Released: November 2002
Distributed by: Twentieth Century Fox
Directed by: Steven Soderbergh
Screenplay by: Steven Soderbergh
Adapted for film from the book by: Stanislaw Lem
Running time: 1 hr 39 mins
Taglines: "There are some places man is not ready to go." and "How far will you go for a second chance?"

Having seen this remake of Soderbergh's and after having read tzu's synopsis of the book, I must say that Soderbergh did a superb job of staying true to both the original movie and the book's plot. There are a couple of elemental twists and liberties that Soderbergh took with his adaptation, but my personal impression is that his additions, in no way, undermined the story at its core. If anything, he helped to enhance the storyline.

The set design, cinematography and direction were superb, in my honest opinion- nothing like what you'd expect to see in a Sci-Fi epic a'la Star Trek. It's dark, eerie, insightful, psychological and very thought-provoking. There were some scenes that distinctly reminded me of 2001: A Space Odyssey- scenes where Kelvin is approaching the space station in a shuttle and all we can hear are the ambient sounds generated by the ship he is riding in; the absence of music throughout most of the film; the pristine look of the station's interior that made it look incredibly empty while still seeming eerily ominous, despite the bright lighting. All of the technology seemed appropriate and not at all gratuitous.
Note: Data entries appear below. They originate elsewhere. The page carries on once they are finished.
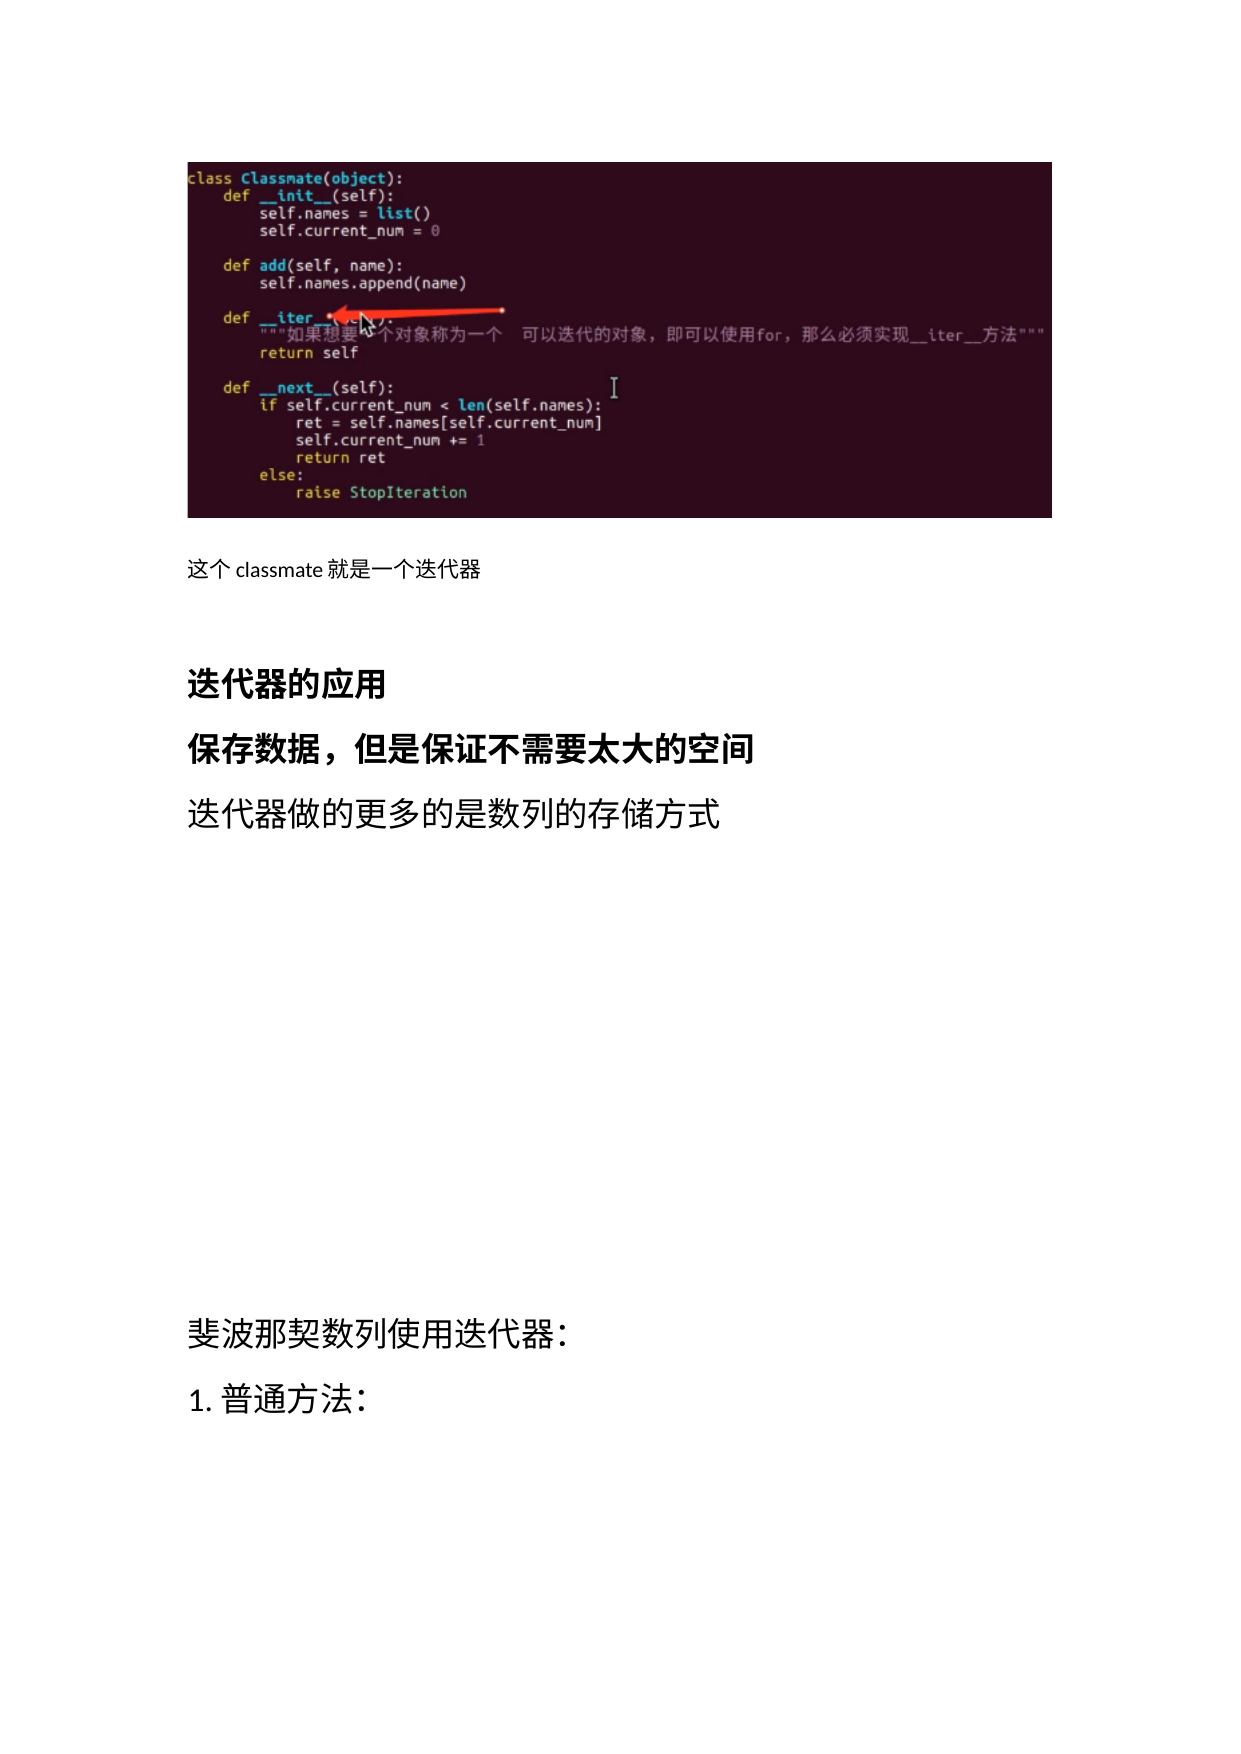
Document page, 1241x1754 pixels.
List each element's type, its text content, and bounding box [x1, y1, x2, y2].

picture [187, 162, 1052, 518]
text 这个classmate就是一个迭代器 [187, 552, 1053, 584]
text 斐波那契数列使用迭代器： [187, 1299, 1053, 1364]
text 保存数据，但是保证不需要太大的空间 [187, 714, 1053, 779]
text 迭代器的应用 [187, 649, 1053, 714]
list 普通方法： [187, 1364, 1053, 1429]
text 迭代器做的更多的是数列的存储方式 [187, 779, 1053, 844]
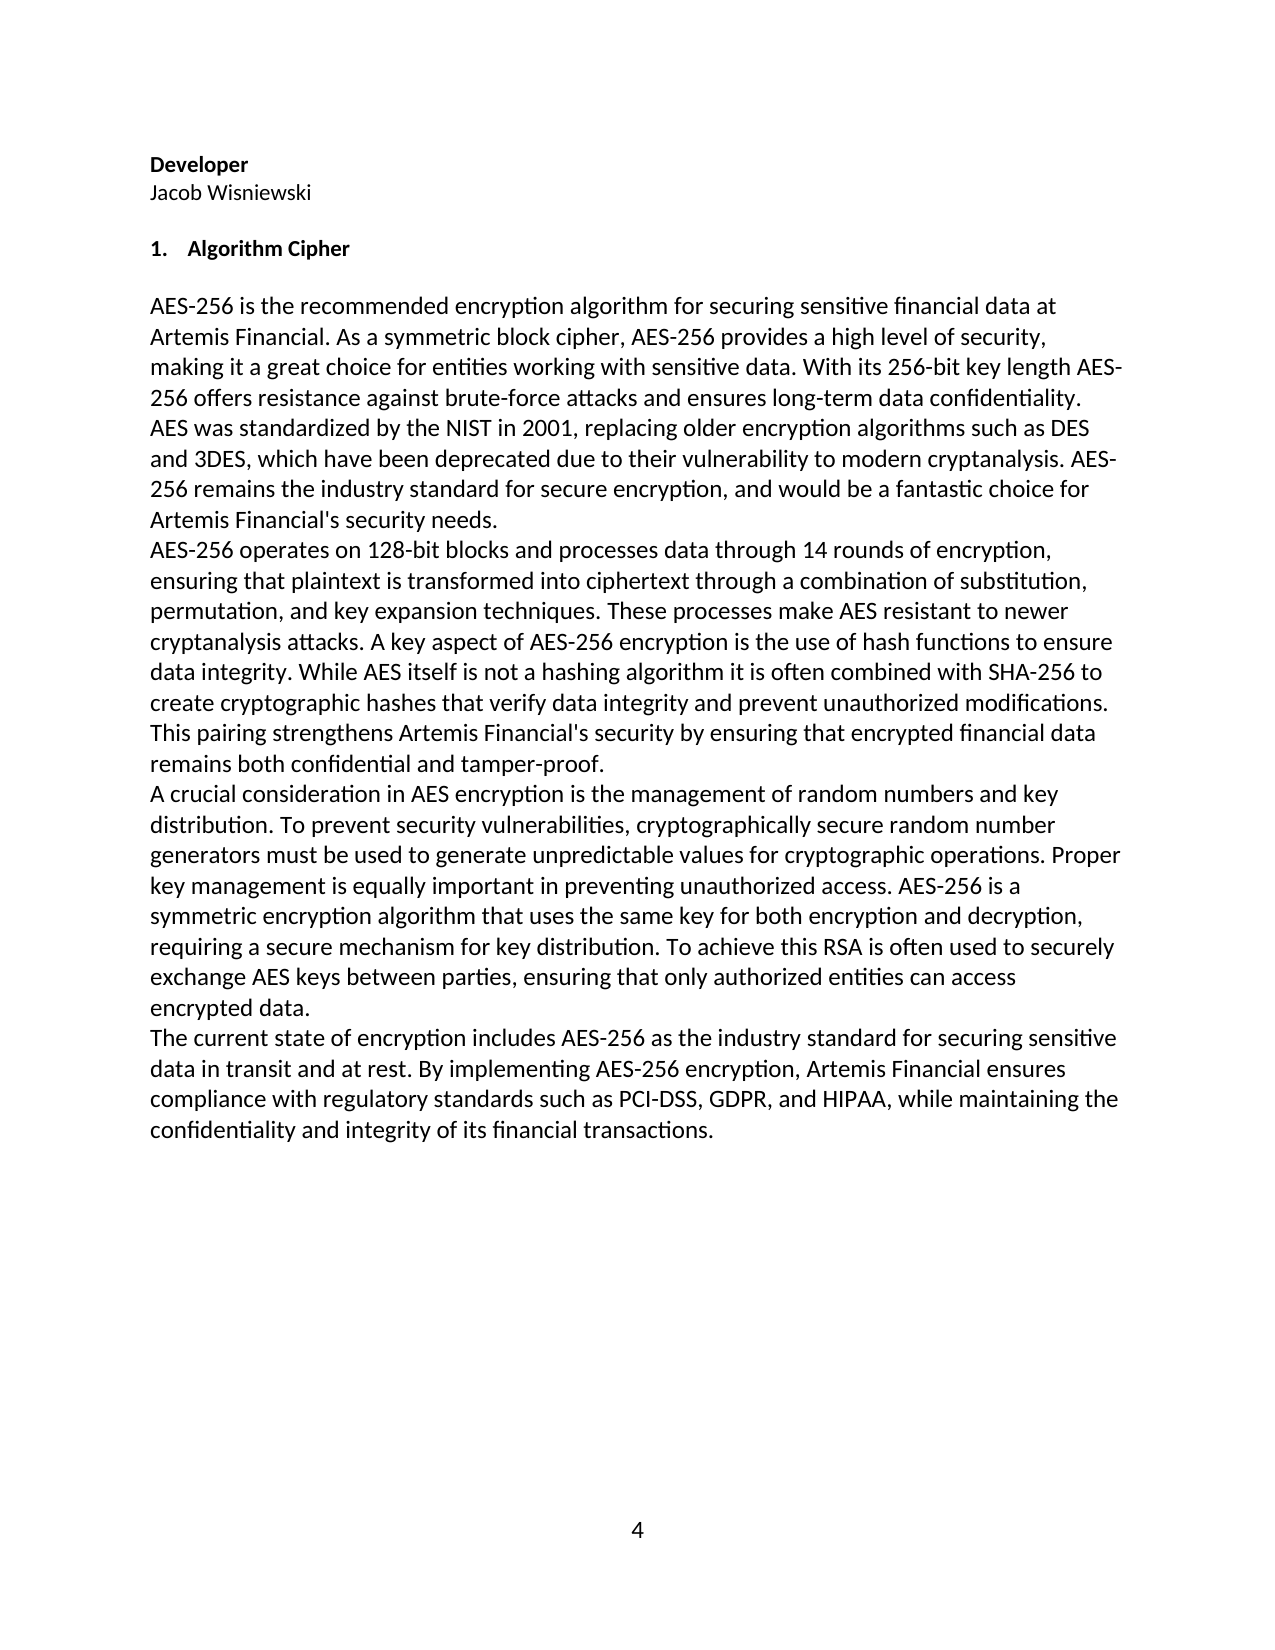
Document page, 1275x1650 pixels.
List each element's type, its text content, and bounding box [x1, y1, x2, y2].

George Clooney did, after all, play the role of Kris Kelvin with a surprising degree of effect, the only departure from the original character being that Kelvin, in this movie, was a psychologist sent to the station in an effort to discover why the Solaris crew had severed communications with Earth and refused to come home. His performance was well executed and left me, a member of the audience, with the impression that the character was truly as haunted by the death of his wife as he was supposed to be. When Kelvin was first introduced to the "reincarnation" of his late wife, his reaction seemed entirely believable and even realistic. He seemed appropriately shocked, surprised and confused. The slapping of his hands, the reluctance to directly look at her at first, his hesitation to even talk to her went a long way towards illustrating that he was experiencing the impossible. Clooney turned out an amazingly good performance. None of that "hey, look at me! I'm a pretty boy" stuff here. Good, solid, hard acting. And his delivery of dialogue (which served as the backbone for this movie) was impressive to say the least. Nothing seemed rushed at all, which was refreshing.
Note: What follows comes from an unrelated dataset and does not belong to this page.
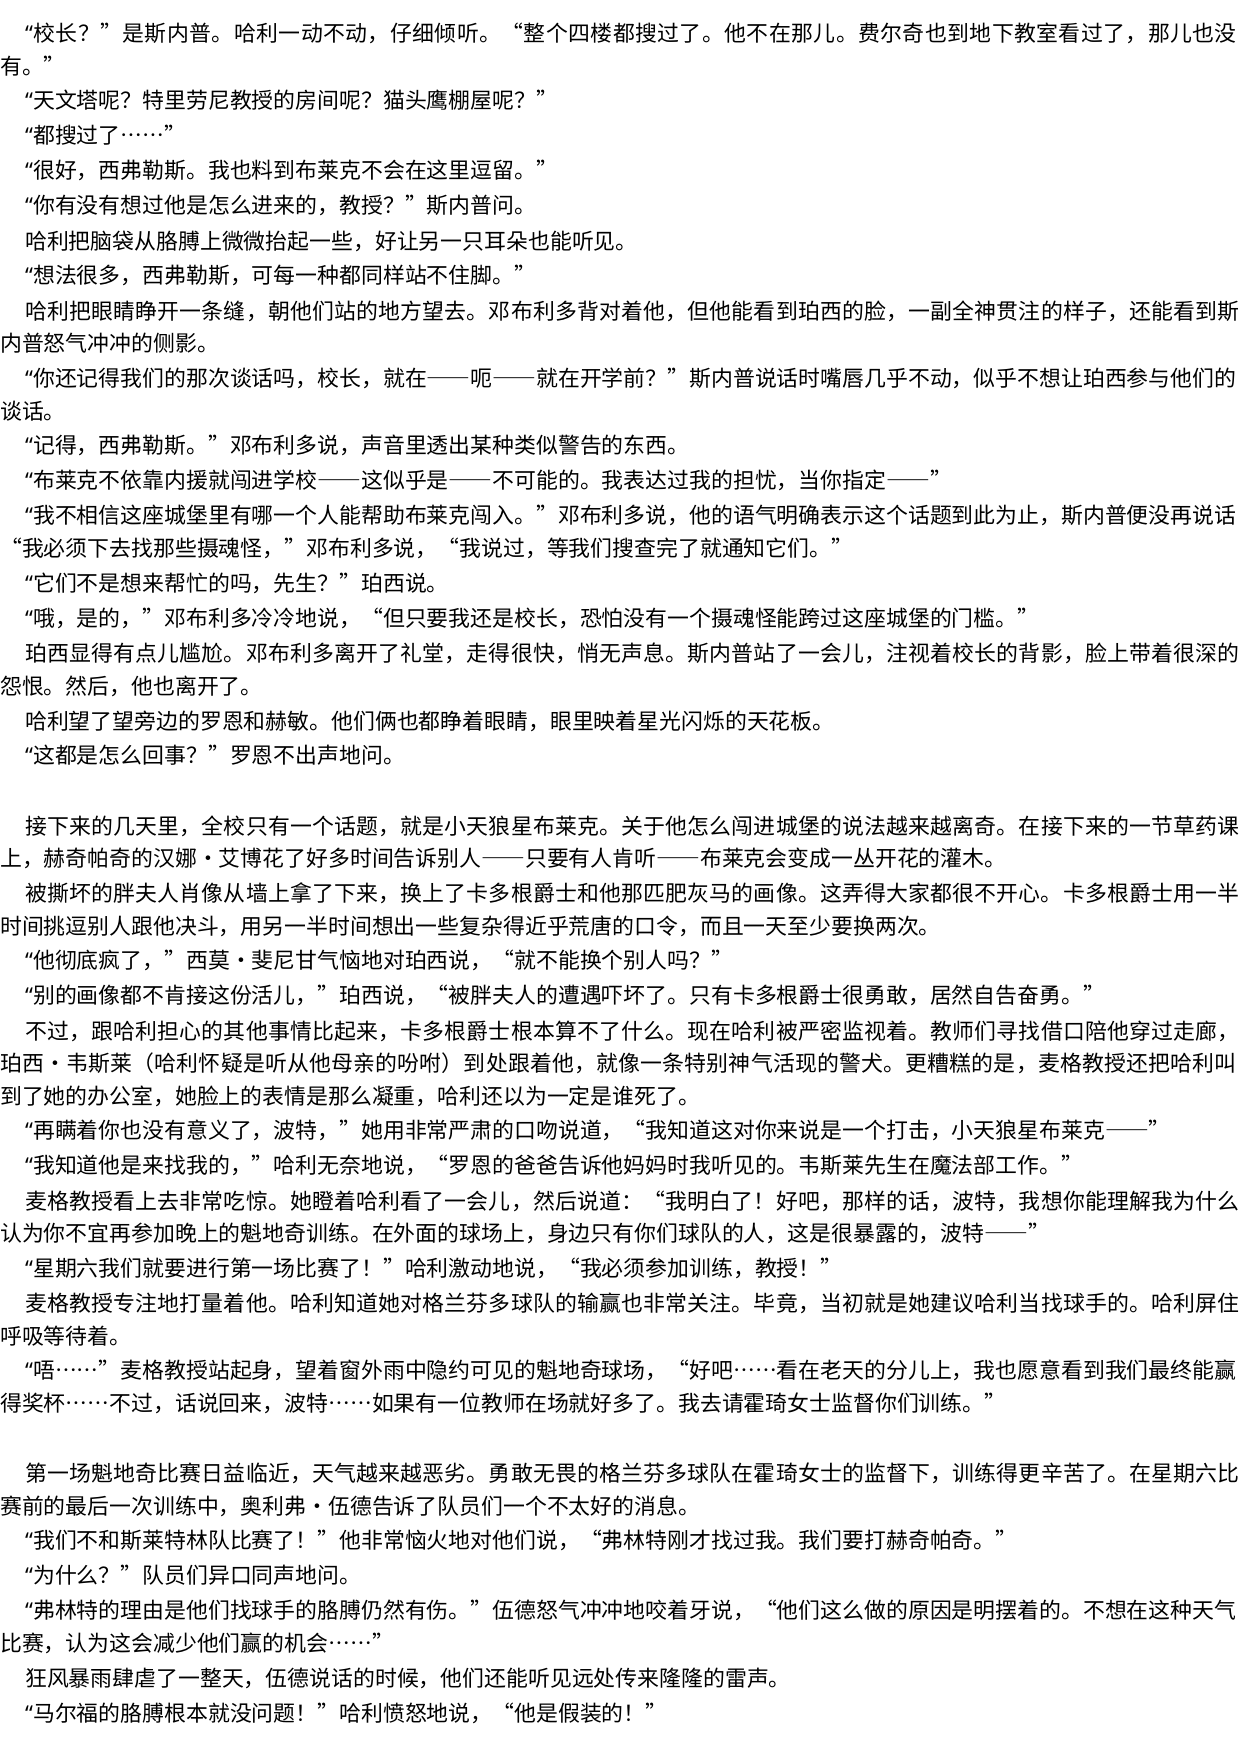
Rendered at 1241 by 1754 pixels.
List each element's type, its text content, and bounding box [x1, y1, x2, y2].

The role of Kelvin's wife, name changed to "Rheya", was played by Natascha MacElhone. MacElhone's performance was equally gratifying. Her character seemed just as haunted by the past as Clooney's and it was, in a way, fascinating to watch her come to the realization on her own that she is not quite human. The presence of super-human strength was not covered in the film, however the remarkably fast regenerative properties of these mysterious guests was shown rather handily. The character of Rheya was shown to be more tragic than anything. Since she was constructed from her husband's strongest and last memory of her, she was fated to be suicidal by nature, which seemed a severe stumbling block. Coupled with Kelvin's obvious discomfort in her presence did not help to put her suicidal tendencies to rest. If anything, her husband's emotional distance only exacerbated her guilt and subsequent suicide attempts (which failed the first time, but the second time stuck- in this movie adaptation, Kelvin was reluctant to send her to the "annihilator" due to his new-found love for this version of his wife. Realizing that she was not truly the wife of Kris Kelvin and only a dark shadow of her, Rheya had herself destroyed). MacElhone's portrayal of this character, in short, was tragically beautiful.
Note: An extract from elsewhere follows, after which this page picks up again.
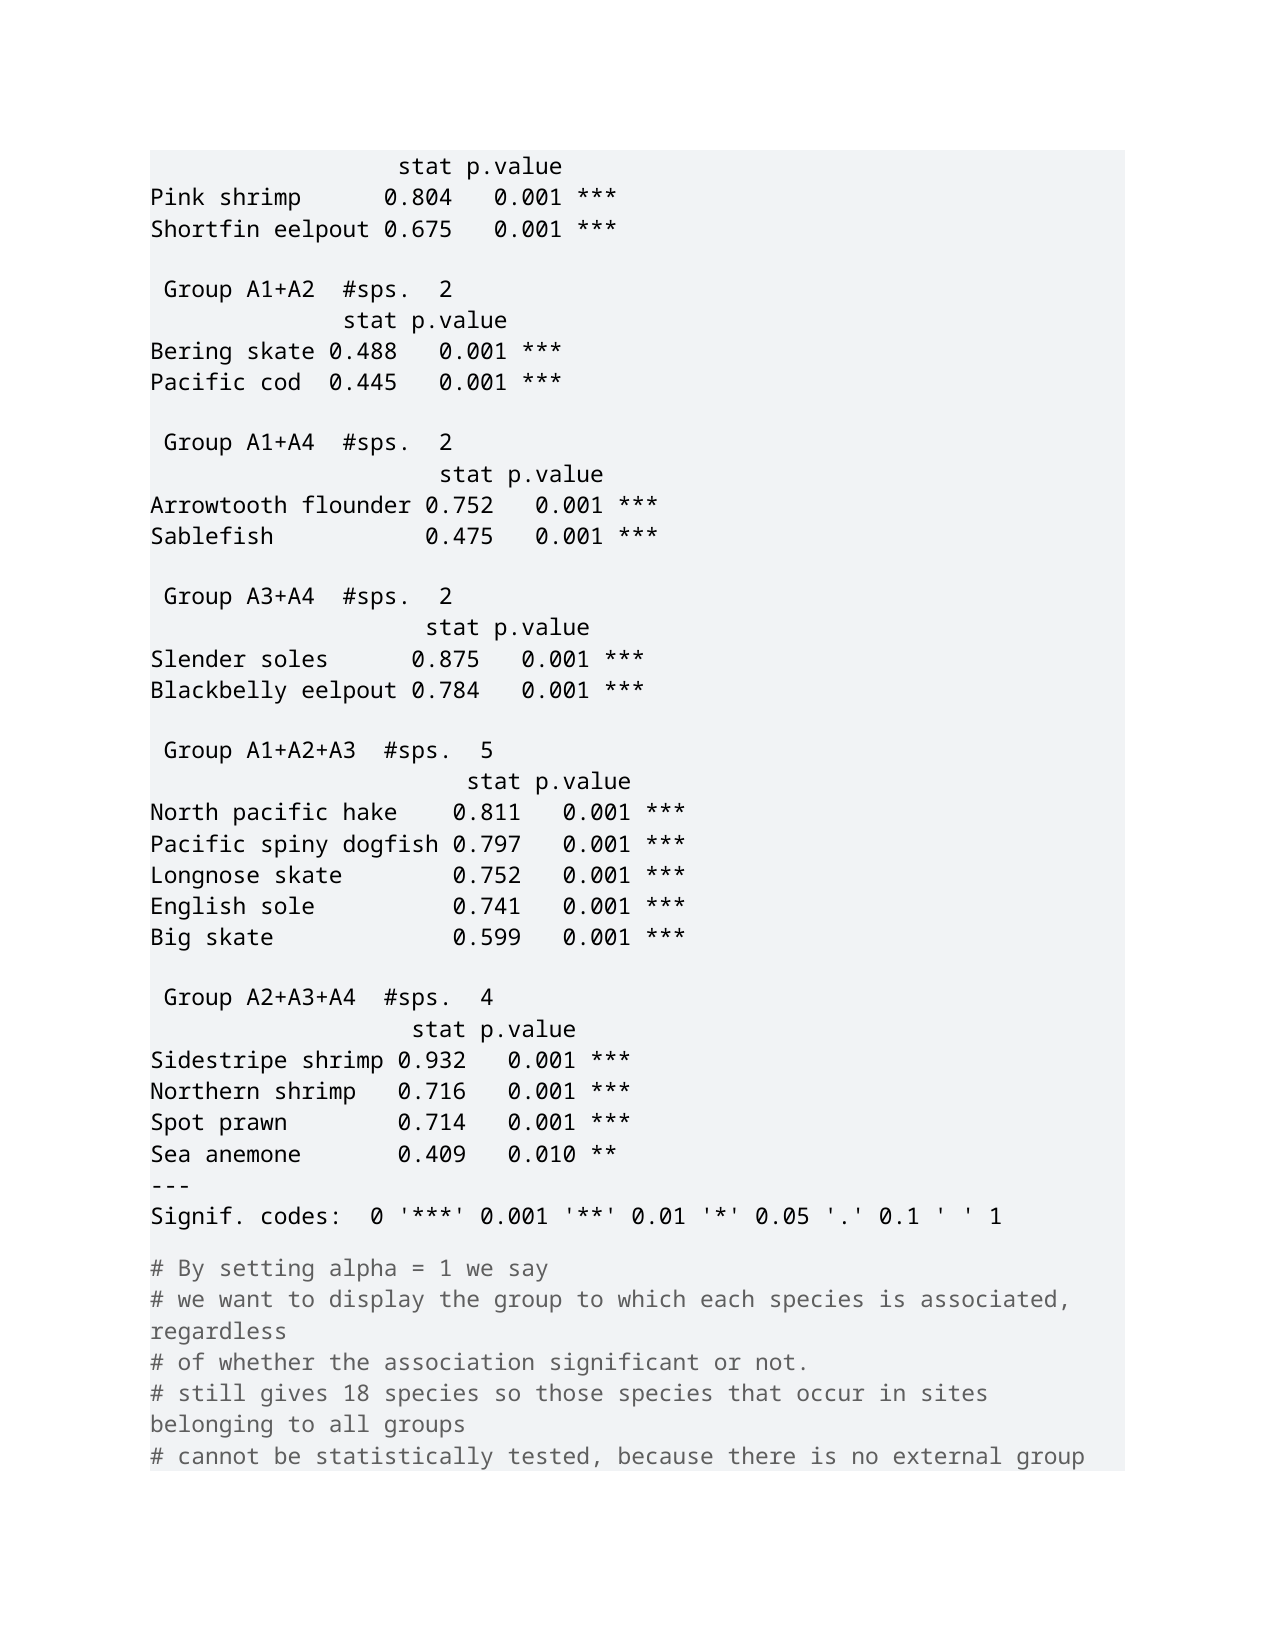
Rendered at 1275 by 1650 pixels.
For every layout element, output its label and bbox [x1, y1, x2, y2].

text [150, 150, 1125, 1231]
text [150, 1252, 1125, 1471]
The other two major supporting characters did their jobs exceedingly well. Snow, played by Jeremy Davies (of Saving Private Ryan), was actually the "Snaut" character from Stanislaw Lem's book. And the role of Helen Gordon, played by Viola Davis, was the Dr. Sartorius character from the original book. Dr. Gibarian, whose named remained the same, was played by Ulrich Tukur and only appeared for a few moments in the beginning of the movie via a video transmission meant for Kris Kelvin. Upon reaching the station Kelvin discovered that his old mentor and friend, Dr. Gibarian, had committed suicide and later learned that the reason had something to do with the appearance of Gibarian's son on the station.

The major themes of the movie seemed to focus on guilt, redemption and atonement for perceived wrongs. The only real drawback that I saw to the movie was that the ending left me with more questions than answers. I was somewhat confused and ambiguous about the ending plot twist, which has undercurrents of something major, but I couldn't get a handle on what really happened.

All in all, it was a very fine film. Sadly, its performance in the box office is lacking, which seems a tragedy. This movie had the soul of great science fiction and showed it to the proverbial "T."